L’uomo, residente ad Arluno, è uno dei 55 indagati nell’inchiesta sulla ‘locale’ di ‘ndrangheta a Rho. Ha usato come prestanome la figlia per reinvestire il denaro sporco. In paese, 6 anni fa, la maxi inchiesta sulla droga “Area 51”

di Ersilio Mattioni

ARLUNO-RHO (MILANO) – ‘Ndrangheta in paese, la Polizia di Stato esegue un sequestro preventivo (su richiesta dal Tribunale di Milano) a carico di un 48enne di Arluno, elemento di spicco della ‘locale’ della mafia calabrese di Rho.

‘Ndranghera in paese

Gli accertamenti patrimoniali hanno evidenziato come il 48enne arlunese si sia servito di sua figlia per acquistare a un’immobile all’asta. Per farlo ha utilizzato soldi sporchi, proventi di attività illecite svolte dall’uomo. La figlia, infatti, risulta priva di reddito ed è disoccupata.

Il sequestro

Il decreto di sequestro ha colpito la totalità del patrimonio riferibile al 48enne, composto da un immobile sito in Arluno, intestato alla figlia, oltre ai conti correnti dello stesso 48enne, di sua moglie e dei suoi figli. Il valore totale del sequestro ammonta a 240.000 euro.

La ‘locale’ di Rho

Il 48enne arlunese è uno dei 55 indagati nell’inchiesta “Locale di Rho”. I reati contestati, a vario titolo, sono associazione mafiosa, traffico di stupefacenti, estorsione e traffico di armi. Gli inquirenti hanno evidenziato la pericolosità sociale del sodalizio mafioso a Rho e nel territorio.

### Consegna A
Rispondi a queste domande sull'articolo del sequestro ad Arluno:
(i) Quanti sono gli indagati nell'inchiesta "Locale di Rho"?
(ii) A quanto ammonta il valore totale del sequestro?
(iii) Che cosa risulta sulla figlia del 48enne riguardo a reddito e lavoro?
### Consegna B
Traduci in inglese questa frase dell'articolo sul sequestro ad Arluno: "Il valore totale del sequestro ammonta a 240.000 euro."
### Consegna C
Trascrivi senza modifiche il passo dell'articolo sul sequestro ad Arluno compreso tra "Gli accertamenti patrimoniali" e "a 240.000 euro.", estremi inclusi.
I record non sono necessari per questo lavoro.

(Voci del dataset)
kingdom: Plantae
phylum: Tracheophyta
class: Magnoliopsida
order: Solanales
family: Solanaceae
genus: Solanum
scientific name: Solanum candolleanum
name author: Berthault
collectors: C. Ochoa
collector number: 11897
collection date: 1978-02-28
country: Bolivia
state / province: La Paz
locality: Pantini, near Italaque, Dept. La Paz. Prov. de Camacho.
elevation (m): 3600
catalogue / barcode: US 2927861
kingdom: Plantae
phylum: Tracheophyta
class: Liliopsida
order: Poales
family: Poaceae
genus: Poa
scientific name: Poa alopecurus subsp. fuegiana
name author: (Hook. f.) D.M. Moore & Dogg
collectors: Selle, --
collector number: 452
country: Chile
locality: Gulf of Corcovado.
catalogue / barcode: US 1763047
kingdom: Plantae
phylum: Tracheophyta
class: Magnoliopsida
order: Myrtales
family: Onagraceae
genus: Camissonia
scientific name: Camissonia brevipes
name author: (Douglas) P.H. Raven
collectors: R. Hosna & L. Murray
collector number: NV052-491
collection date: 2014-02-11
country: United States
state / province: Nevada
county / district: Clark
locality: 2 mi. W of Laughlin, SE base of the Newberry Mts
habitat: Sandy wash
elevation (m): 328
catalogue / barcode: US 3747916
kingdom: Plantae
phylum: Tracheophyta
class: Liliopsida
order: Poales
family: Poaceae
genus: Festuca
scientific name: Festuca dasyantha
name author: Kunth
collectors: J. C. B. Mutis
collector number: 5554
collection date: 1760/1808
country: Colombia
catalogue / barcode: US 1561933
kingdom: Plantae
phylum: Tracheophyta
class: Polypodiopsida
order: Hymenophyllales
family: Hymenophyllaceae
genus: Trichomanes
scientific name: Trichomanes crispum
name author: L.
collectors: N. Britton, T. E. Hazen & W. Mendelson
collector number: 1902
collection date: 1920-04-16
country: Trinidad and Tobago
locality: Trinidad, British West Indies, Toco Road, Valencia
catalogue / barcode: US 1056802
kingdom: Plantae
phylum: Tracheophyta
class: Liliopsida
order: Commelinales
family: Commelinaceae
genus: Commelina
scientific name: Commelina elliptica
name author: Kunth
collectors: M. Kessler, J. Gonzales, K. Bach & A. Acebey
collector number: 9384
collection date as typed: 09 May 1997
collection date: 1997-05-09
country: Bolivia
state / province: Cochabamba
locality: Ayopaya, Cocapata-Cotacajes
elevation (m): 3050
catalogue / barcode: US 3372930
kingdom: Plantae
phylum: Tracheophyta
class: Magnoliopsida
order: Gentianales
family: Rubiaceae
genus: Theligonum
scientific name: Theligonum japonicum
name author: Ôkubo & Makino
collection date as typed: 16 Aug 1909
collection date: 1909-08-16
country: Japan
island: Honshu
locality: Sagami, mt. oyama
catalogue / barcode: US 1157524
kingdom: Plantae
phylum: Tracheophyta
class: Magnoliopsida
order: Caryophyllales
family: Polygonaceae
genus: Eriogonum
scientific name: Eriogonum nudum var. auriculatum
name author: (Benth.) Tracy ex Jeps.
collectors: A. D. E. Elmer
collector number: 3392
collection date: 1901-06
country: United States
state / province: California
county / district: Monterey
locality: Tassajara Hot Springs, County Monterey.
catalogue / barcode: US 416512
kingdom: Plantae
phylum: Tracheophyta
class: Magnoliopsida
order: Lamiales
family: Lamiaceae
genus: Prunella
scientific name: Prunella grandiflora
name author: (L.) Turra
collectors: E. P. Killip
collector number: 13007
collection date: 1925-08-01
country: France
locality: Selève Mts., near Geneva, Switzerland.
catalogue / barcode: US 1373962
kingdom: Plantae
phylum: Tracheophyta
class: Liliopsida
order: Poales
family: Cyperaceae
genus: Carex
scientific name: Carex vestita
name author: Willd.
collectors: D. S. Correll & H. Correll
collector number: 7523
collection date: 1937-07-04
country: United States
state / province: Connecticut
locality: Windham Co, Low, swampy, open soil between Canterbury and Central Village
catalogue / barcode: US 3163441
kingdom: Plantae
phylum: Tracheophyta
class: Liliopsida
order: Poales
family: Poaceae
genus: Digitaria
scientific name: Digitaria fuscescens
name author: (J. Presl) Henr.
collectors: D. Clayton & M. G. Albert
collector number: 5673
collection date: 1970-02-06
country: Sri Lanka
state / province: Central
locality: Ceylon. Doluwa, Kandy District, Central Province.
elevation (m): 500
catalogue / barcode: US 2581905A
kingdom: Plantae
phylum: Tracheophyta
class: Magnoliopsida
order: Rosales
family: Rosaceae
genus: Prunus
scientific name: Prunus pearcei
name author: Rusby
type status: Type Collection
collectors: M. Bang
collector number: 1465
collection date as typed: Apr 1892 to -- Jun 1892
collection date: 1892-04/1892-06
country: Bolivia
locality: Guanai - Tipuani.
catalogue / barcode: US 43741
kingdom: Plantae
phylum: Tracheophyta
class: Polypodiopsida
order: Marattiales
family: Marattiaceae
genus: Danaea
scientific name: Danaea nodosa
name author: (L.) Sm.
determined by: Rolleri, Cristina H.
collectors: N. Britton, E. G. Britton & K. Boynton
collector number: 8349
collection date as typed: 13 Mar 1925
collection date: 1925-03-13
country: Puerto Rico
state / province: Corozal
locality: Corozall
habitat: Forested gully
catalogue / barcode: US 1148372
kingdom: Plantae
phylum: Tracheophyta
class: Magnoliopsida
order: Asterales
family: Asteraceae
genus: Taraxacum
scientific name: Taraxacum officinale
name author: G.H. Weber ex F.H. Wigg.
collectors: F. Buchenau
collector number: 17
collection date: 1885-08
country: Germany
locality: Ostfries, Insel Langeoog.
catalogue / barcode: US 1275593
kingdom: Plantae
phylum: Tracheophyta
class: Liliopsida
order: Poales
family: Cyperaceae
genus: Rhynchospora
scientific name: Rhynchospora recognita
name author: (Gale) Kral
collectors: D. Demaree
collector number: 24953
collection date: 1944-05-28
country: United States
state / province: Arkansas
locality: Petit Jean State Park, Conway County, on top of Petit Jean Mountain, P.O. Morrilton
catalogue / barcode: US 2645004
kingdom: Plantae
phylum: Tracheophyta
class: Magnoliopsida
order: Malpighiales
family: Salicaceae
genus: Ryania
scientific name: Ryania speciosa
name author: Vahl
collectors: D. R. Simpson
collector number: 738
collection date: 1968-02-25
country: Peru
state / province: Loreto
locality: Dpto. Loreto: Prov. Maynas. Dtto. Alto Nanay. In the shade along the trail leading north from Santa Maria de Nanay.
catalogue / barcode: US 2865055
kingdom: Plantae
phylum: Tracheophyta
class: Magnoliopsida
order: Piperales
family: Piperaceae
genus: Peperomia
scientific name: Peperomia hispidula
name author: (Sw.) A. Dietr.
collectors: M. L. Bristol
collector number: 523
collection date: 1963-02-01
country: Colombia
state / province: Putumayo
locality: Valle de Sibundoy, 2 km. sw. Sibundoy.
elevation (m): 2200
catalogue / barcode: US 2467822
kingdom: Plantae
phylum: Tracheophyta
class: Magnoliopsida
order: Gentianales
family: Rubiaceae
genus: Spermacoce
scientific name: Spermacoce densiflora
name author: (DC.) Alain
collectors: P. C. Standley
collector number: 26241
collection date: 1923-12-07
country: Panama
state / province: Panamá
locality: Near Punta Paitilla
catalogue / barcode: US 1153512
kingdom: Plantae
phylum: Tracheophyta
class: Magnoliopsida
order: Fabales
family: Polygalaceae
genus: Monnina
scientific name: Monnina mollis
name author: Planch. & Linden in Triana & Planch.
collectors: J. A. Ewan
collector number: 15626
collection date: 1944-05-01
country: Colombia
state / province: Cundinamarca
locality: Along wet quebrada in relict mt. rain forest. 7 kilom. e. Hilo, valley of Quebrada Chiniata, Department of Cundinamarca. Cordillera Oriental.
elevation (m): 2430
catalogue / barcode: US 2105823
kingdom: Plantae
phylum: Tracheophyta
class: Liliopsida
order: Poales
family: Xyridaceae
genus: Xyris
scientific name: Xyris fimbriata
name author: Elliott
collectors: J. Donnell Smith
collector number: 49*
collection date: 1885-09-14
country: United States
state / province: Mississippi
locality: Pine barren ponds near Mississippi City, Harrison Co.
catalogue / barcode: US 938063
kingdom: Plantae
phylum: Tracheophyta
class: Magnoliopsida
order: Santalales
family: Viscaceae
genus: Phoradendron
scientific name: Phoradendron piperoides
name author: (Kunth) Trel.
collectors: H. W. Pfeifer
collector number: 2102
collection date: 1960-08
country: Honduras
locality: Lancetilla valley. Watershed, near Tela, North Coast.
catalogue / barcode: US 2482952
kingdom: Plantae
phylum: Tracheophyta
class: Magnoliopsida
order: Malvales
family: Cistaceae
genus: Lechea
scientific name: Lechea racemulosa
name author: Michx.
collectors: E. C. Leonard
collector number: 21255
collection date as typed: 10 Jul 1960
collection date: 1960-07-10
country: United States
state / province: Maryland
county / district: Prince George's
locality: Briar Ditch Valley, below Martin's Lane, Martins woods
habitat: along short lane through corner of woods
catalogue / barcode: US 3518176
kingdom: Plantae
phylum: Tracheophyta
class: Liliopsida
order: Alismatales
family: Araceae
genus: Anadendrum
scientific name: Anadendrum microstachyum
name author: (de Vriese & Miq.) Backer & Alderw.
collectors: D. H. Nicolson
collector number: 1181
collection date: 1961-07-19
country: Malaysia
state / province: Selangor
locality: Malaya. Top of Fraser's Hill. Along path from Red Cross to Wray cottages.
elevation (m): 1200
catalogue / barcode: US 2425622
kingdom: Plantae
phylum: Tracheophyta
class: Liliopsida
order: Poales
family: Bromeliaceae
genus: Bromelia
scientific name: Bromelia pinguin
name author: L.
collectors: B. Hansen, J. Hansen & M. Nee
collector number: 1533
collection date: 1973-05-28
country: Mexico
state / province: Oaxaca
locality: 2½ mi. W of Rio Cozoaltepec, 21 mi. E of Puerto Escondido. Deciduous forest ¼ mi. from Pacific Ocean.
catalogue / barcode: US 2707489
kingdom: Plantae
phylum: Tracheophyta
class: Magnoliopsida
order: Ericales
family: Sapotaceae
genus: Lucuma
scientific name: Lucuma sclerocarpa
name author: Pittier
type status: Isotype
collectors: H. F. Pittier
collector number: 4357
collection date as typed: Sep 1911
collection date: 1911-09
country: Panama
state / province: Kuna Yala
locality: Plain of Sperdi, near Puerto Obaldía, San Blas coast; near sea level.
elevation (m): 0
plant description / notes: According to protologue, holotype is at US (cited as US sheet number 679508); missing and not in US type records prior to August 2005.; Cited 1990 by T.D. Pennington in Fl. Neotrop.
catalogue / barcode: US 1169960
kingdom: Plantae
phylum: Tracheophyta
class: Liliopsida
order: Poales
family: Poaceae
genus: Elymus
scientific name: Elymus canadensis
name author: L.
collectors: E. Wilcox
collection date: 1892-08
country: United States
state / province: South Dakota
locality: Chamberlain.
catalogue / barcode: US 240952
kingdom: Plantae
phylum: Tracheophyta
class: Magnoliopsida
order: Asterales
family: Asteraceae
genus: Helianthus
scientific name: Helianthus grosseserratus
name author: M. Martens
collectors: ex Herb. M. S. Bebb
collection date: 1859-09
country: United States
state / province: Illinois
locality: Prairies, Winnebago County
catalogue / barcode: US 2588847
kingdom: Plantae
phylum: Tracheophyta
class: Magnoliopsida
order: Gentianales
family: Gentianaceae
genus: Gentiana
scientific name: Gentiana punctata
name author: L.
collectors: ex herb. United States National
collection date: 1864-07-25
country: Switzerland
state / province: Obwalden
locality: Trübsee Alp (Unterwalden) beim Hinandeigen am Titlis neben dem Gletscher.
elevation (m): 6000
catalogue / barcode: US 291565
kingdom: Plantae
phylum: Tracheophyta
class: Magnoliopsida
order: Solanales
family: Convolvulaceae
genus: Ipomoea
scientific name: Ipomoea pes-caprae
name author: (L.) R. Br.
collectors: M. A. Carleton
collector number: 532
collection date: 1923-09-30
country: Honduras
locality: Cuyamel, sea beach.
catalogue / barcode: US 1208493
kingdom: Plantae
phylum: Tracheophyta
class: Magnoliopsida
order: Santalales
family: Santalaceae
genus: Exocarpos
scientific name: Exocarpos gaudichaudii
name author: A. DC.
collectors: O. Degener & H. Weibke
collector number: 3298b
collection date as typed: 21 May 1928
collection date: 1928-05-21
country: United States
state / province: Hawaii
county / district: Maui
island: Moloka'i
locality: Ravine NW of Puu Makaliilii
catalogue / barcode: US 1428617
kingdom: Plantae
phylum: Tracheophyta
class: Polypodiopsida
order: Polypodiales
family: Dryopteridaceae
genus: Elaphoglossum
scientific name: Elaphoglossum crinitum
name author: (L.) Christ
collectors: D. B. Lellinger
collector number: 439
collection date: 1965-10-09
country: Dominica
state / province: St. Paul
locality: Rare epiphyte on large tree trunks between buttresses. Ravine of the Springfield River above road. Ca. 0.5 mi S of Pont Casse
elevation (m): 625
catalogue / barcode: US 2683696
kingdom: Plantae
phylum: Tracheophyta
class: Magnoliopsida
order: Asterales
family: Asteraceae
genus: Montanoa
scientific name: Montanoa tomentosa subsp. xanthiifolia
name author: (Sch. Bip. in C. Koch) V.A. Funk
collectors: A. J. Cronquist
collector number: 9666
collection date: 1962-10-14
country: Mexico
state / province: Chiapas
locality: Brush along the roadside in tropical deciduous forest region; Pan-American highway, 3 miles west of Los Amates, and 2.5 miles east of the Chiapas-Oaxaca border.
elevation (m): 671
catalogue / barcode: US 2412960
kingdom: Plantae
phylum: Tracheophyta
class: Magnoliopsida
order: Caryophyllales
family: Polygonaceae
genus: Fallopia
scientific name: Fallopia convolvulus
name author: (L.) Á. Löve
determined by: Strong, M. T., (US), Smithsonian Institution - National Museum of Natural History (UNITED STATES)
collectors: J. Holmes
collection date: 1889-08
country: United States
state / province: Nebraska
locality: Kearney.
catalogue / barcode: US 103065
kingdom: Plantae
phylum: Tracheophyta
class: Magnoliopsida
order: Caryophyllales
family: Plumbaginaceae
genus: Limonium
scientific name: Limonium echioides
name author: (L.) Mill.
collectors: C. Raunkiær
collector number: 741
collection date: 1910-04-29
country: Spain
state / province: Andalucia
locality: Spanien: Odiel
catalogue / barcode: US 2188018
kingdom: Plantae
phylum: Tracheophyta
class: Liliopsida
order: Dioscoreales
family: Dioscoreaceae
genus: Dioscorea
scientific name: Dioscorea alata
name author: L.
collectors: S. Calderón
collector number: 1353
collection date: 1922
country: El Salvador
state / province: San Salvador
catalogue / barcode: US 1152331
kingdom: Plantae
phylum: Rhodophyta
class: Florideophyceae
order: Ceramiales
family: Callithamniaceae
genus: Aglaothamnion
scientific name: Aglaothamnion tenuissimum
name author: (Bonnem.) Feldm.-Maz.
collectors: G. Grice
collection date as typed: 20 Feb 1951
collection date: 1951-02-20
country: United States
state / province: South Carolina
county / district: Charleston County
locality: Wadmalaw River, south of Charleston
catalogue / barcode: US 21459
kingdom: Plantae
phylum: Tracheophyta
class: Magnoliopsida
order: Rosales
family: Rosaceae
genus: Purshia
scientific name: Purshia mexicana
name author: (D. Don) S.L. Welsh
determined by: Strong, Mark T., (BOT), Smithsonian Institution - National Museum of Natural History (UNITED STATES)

### Risposta A
(i) 55.
(ii) 240.000 euro.
(iii) È priva di reddito ed è disoccupata.

### Risposta B
The total value of the seizure amounts to 240,000 euros.

### Risposta C
Gli accertamenti patrimoniali hanno evidenziato come il 48enne arlunese si sia servito di sua figlia per acquistare a un’immobile all’asta. Per farlo ha utilizzato soldi sporchi, proventi di attività illecite svolte dall’uomo. La figlia, infatti, risulta priva di reddito ed è disoccupata.

Il sequestro

Il decreto di sequestro ha colpito la totalità del patrimonio riferibile al 48enne, composto da un immobile sito in Arluno, intestato alla figlia, oltre ai conti correnti dello stesso 48enne, di sua moglie e dei suoi figli. Il valore totale del sequestro ammonta a 240.000 euro.